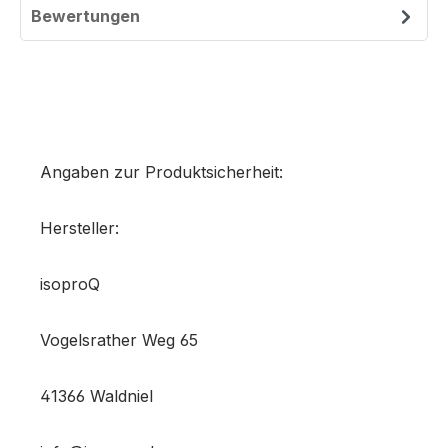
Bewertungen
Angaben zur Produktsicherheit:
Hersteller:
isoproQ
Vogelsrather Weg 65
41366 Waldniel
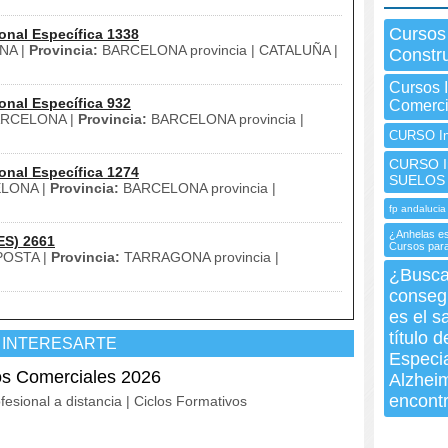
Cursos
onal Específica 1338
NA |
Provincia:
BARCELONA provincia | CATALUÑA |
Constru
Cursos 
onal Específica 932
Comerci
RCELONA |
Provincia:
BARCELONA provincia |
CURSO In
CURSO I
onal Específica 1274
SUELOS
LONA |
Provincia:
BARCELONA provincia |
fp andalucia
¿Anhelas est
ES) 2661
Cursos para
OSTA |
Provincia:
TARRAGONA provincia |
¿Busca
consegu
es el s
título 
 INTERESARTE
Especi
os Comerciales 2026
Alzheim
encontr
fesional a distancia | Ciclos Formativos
★ ★ ★ ★ ★
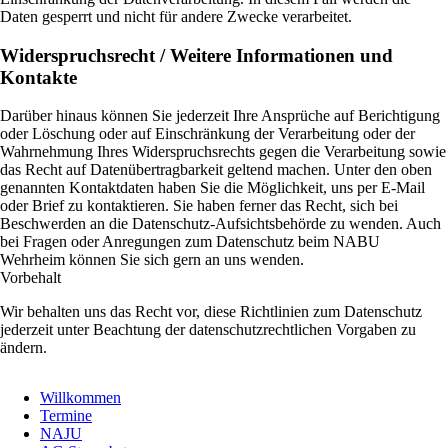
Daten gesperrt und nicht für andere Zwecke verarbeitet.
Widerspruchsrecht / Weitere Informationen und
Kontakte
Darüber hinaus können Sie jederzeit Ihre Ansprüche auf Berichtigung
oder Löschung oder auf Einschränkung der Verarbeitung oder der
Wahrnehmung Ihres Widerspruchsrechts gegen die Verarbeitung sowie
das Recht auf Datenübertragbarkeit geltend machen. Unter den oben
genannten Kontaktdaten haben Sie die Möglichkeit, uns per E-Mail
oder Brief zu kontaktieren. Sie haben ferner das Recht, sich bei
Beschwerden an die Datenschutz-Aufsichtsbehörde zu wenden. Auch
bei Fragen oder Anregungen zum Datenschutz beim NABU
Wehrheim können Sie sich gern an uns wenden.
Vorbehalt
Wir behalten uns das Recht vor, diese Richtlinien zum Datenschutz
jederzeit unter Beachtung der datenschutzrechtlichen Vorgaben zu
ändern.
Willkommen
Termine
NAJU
★ ★ ★ ★ ★
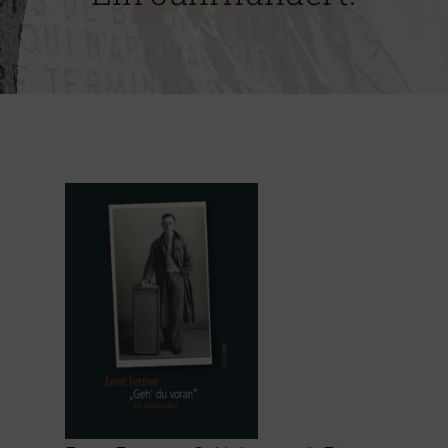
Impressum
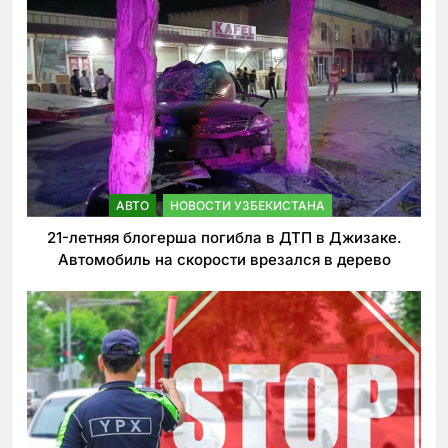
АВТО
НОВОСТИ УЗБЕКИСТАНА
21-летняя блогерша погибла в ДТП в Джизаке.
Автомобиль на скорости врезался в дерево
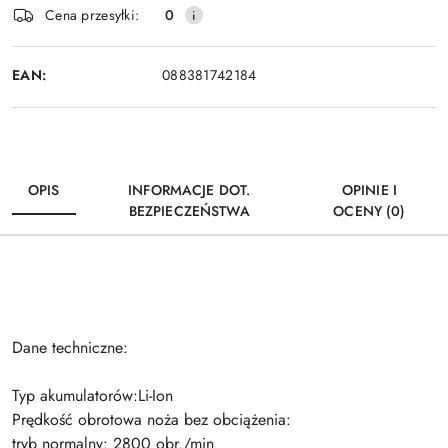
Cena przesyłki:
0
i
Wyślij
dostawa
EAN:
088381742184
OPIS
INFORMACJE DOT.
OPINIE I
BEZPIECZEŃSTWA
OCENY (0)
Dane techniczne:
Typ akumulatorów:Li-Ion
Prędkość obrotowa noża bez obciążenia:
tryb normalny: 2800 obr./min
★ ★ ★ ★ ★
● Task objective:
Please show every line above that includes the word "können".

● Your response:
Darüber hinaus können Sie jederzeit Ihre Ansprüche auf Berichtigung
Wehrheim können Sie sich gern an uns wenden.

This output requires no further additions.